What a load of drivel. 


peter palance said:


> try with a gun or guns, hor hor move, or on your bike, ok.pj.


----------



## vindiboy (Jul 10, 2020)

We arrived at WISSANT AIRE on the 19th March this year homeward bound from Spain,  and found it closed  and Police notices saying ALL Aires and Campsites in France had closed  by Government decree, we drove on to Sangatte and found a place to overnight , it is in our POIs but I did not know that at the time, we had a good night here with about 5 other vans and we then got the tunnel train back to the UK .


----------



## John H (Jul 11, 2020)

vindiboy said:


> We arrived at WISSANT AIRE on the 19th March this year homeward bound from Spain,  and found it closed  and Police notices saying ALL Aires and Campsites in France had closed  by Government decree, we drove on to Sangatte and found a place to overnight , it is in our POIs but I did not know that at the time, we had a good night here with about 5 other vans and we then got the tunnel train back to the UK .



It seems that many Departments were not listening! We stayed at the aire in Chaunay on 22nd March and it was still open (including free EHU) with no restrictions and then on 23rd we stayed at the aire in Montville, which had a notice at the entrance saying that we could stay but not venture into the village (there were several other vans there too). On the way north, we passed several other aires that were clearly open. We saw the police several times (including while we were hooked-up at Chaunay) and they said nothing about closures. On the other hand, every aire in the Somme was barriered off, so Departments were clearly all making their own decisions whatever the central government might have thought. Hope everything is back to normal in September 'cos that is when we are hoping to venture south again


----------



## vindiboy (Jul 11, 2020)

I copied this post from Motorhomer seems there is no problem in France using the Aires now .

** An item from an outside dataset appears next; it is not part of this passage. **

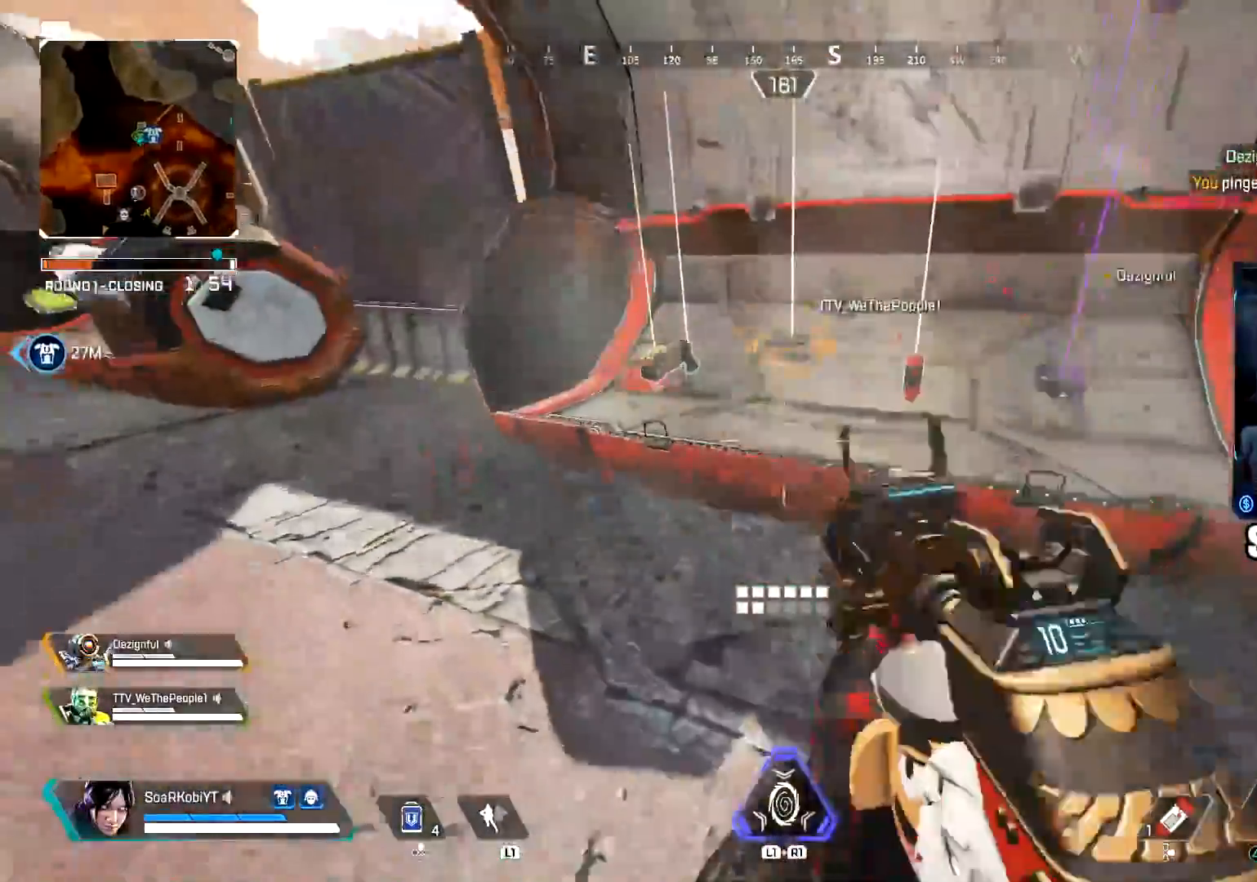
{"buttons": [], "left_stick": "center", "right_stick": "center", "events": [[50, "CROSS", "up"], [67, "right_stick", "center"], [134, "left_stick", "center"], [184, "SQUARE", "down"], [267, "SQUARE", "up"]]}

AF La Ferte Saint Aubin just south of Orleans. About 10 Motorhomes overnight in this quiet spot, about 4 remaining after 9am. More on the aire than on the campsite 100 yds away. I think we will check out the town and it’s chattox  then wend our way down the Loire valley travelling west for a while towards Montsoreau. After that we head for the Puy de Dome near Clermont Ferrand.


----------